> Supplied text:
•••••

Governor’s statement following the ECB’s monetary policy meeting

04/23/2021 / Press release

The outlook for economic growth is improving in the euro area, as businesses and households increasingly adapt their behaviour. The Governing Council of the ECB’s assessment is that the latest figures support our forecasts, which nevertheless go hand-in-hand with great uncertainty, given the persistently bad epidemiological picture. The situation on the financial markets has also stabilised, with significant support from the accommodative monetary policy. In this situation the Governing Council decided yesterday to reconfirm the measures put in place to date, thereby continuing to ensure favourable financing conditions for the banking sector, the non-banking sector and the governments of the Eurosystem.

In a situation of huge uncertainty surrounding the evolution of the epidemic, the outlook is improving slightly for global economic growth and economic growth in the euro area. The recovery in the euro area has been dragging slightly in the early part of the year, primarily on account of the slower rollout of the vaccine compared with certain other global economies.

The macroeconomic projections drawn up at the ECB in March thus envisage stagnation in the first half of the year, followed by a pick-up in the recovery in the second half of the year.

•••••

> The data:
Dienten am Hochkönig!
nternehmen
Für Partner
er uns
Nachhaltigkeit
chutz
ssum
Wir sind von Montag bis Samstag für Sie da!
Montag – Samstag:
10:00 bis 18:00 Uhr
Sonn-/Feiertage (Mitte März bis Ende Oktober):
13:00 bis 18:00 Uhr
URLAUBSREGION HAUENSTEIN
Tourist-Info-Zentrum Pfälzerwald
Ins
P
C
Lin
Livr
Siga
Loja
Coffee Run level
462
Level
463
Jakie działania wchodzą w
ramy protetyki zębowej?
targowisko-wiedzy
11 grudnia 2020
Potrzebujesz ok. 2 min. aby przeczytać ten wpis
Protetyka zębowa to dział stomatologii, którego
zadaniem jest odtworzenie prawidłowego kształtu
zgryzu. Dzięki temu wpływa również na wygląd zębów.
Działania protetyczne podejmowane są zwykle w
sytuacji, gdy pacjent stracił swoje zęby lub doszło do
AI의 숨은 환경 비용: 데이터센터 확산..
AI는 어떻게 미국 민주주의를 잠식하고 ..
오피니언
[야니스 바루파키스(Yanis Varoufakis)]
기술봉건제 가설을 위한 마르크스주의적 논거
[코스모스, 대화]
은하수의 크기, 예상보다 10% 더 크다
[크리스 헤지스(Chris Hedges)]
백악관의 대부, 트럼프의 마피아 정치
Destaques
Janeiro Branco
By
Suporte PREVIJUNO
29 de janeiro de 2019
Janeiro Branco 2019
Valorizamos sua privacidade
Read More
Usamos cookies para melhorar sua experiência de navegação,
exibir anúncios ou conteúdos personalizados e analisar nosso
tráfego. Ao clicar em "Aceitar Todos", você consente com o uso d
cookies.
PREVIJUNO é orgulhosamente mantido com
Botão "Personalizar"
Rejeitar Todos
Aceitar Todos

•••••

> Work to complete:
Write the next part of the governor's statement on the ECB monetary policy meeting, picking up after its final sentence. The rows come from a separate source and not from the governor's statement.

> Response:
The latest figures confirm our forecasts: the PMI improved slightly in March. Manufacturing expectations reached a record high, while services expectations indicate no change in activity following months of contraction. These slightly more optimistic figures suggest that the number of sectors that are successfully adapting to the containment measures is increasing. Similarly in Slovenia all sectors not being directly impacted by the containment measures are recovering.

An important element of the economic recovery is the availability of vaccines in euro area countries, which has increased significantly in recent weeks. Vaccination rates can be expected to pick up a little pace in the coming months.

Supported by the ECB’s highly accommodative monetary policy, which was further strengthened in March with an increase in purchases under the PEPP for the second quarter, following their earlier rises nominal yields on government bonds have stabilised at levels that continue to ensure favourable financing conditions. Slovenia’s sovereign borrowing costs on the capital markets remain at a very low level: the yield on 10-year government bonds is now around zero. Private-sector borrowing costs also remain at very low levels, while share prices are rising, and certain European share indices have now regained their pre-pandemic marks. The high level of participation of euro area banks in March’s TLTRO-III is testimony to the effectiveness of the measure, which is supporting the bank transmission channel for monetary policy and is consequently allowing banks to lend to businesses and households at favourable terms.

Having maintained high liquidity during the crisis, and having been aided by other central bank measures of monetary policy and regulatory policy, and indirectly by extensive fiscal policy measures, Slovenian banks have taken relatively little part in refinancing operations via the Eurosystem (in terms of this indicator, Slovenia belongs to the group of countries with the lowest drawdown).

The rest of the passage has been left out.